Isn’t that anthropocentric? Why is intelligence synonymous with certain kinds of human cleverness?
Photographer: David Clode | Source: Unsplash
Instead, let’s also note that AI might help us inhabit the minds of other creatures way better than we have been able to so far. In the famous Turing test, the Computer Science and AI pioneer Alan Turing imagined a world in which we won’t be able to differentiate humans from computers if we only had access to their behaviors.

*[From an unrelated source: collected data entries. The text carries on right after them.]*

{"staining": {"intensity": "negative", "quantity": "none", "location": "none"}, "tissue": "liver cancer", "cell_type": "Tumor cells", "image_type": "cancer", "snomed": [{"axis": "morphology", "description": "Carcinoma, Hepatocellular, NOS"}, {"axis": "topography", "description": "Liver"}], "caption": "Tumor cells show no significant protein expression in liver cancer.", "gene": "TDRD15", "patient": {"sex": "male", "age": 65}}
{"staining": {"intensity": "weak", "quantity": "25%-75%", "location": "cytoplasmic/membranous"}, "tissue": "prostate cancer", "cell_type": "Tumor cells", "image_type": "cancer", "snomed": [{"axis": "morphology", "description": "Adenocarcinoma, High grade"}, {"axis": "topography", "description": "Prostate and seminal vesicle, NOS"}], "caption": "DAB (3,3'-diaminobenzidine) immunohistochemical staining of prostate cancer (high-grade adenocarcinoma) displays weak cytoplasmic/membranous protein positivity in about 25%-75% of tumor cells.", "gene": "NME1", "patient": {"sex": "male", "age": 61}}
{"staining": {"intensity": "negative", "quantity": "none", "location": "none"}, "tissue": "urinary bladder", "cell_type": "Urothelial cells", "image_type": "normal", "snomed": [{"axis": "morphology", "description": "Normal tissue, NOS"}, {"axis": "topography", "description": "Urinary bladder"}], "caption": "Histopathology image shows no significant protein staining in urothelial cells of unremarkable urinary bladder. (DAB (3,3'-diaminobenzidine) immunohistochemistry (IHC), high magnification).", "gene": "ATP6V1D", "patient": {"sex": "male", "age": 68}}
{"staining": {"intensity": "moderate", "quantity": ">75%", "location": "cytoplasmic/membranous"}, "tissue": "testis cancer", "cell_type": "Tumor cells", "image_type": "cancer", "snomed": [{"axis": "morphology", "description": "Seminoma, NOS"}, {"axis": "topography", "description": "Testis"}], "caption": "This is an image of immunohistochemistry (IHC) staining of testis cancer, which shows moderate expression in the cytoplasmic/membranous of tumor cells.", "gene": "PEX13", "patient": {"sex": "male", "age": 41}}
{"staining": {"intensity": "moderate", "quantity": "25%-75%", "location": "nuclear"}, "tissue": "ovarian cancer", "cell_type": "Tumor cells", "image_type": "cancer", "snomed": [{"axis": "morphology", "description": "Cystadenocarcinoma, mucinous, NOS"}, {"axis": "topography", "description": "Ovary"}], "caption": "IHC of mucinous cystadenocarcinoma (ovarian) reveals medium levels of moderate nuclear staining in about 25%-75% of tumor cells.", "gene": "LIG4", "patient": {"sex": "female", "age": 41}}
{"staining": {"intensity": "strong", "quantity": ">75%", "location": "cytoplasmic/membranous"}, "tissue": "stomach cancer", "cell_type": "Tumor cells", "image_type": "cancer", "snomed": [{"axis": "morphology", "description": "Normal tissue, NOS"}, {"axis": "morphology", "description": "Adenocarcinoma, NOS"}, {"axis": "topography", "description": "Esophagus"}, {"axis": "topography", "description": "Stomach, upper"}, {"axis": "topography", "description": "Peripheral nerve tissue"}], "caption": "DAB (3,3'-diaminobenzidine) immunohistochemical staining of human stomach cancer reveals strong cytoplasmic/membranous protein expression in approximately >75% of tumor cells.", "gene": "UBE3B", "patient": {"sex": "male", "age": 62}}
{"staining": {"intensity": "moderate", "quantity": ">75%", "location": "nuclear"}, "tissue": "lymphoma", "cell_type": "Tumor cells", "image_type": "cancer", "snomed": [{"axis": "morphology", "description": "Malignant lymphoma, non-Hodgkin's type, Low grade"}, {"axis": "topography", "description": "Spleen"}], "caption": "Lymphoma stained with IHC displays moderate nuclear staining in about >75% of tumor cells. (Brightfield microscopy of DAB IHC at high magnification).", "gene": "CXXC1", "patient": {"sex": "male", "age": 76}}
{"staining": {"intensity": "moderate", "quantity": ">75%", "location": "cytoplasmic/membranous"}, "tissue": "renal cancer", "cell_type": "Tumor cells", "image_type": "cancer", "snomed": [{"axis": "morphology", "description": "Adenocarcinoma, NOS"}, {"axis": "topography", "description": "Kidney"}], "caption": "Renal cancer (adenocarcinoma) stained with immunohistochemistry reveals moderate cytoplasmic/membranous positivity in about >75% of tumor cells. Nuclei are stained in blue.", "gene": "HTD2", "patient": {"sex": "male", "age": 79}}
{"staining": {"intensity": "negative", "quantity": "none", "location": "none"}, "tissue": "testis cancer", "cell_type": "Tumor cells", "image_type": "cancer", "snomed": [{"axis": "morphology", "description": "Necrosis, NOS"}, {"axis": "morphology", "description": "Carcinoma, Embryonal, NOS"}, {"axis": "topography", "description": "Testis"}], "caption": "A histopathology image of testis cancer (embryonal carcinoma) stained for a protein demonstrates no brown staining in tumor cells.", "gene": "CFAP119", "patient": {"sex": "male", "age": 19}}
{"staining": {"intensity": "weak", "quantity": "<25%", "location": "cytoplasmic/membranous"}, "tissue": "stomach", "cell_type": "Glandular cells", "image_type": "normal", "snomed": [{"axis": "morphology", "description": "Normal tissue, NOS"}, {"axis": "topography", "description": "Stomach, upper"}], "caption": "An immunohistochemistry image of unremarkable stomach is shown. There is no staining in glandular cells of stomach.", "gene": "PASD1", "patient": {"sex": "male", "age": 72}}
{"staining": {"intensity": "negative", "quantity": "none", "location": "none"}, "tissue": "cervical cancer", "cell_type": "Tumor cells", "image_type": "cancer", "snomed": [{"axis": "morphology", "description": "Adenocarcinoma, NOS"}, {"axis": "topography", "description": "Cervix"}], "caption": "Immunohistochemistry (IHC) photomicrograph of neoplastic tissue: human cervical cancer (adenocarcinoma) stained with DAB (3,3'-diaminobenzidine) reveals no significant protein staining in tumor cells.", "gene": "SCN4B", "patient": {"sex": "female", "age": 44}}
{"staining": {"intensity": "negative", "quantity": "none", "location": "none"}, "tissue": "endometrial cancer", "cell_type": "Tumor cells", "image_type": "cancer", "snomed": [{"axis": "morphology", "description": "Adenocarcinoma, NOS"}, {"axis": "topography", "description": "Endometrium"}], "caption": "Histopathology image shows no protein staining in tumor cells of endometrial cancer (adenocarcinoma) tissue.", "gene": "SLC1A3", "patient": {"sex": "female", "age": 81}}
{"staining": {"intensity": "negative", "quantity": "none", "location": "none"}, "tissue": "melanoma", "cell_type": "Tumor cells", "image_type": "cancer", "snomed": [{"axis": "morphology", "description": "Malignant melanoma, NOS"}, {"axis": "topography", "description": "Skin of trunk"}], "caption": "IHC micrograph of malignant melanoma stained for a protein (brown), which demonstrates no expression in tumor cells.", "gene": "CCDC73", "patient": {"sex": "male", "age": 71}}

Instead, imagine a world in which we won’t be able to tell the difference between a monarch butterfly and an artificial butterfly based on their behaviors. Even better, imagine a world in which monarch butterflies aren’t able to tell the difference between other monarch butterflies and a robotic butterfly.
Popular Buddhism spread through stories as much as high minded philosophical doctrines. The Jatakas recount the previous lives of the Buddha. It’s amazing how often that prior birth is as an animal; the literature of that time was keenly aware how human beings are deeply entangled with other creatures. What would a modern day Jataka look like? How can we travel in and out of the minds of other creatures? This strikes me as a pre-eminent problem for terrestrial science.
Of course, emulating the minds of other creatures will be one of many future challenges. Much more effort will be spent on ensuring the viability of the various ecologies that currently support life on earth and are increasingly under threat because of climate change and general ecological collapse. Also, the Turing test is too low a bar. We are easily convinced by seemingly trivial displays of intelligence. There’s no reason why monarch butterflies are better than us: perhaps they too will be easily fooled into treating a robot as a conspecific, a fellow butterfly.
Those problems lie in the future — for now, let’s just acknowledge that we need to imagine a new terrestrial science that embraces all the beings on this planet and launch a million speculations on what it’s like to go beyond the human world.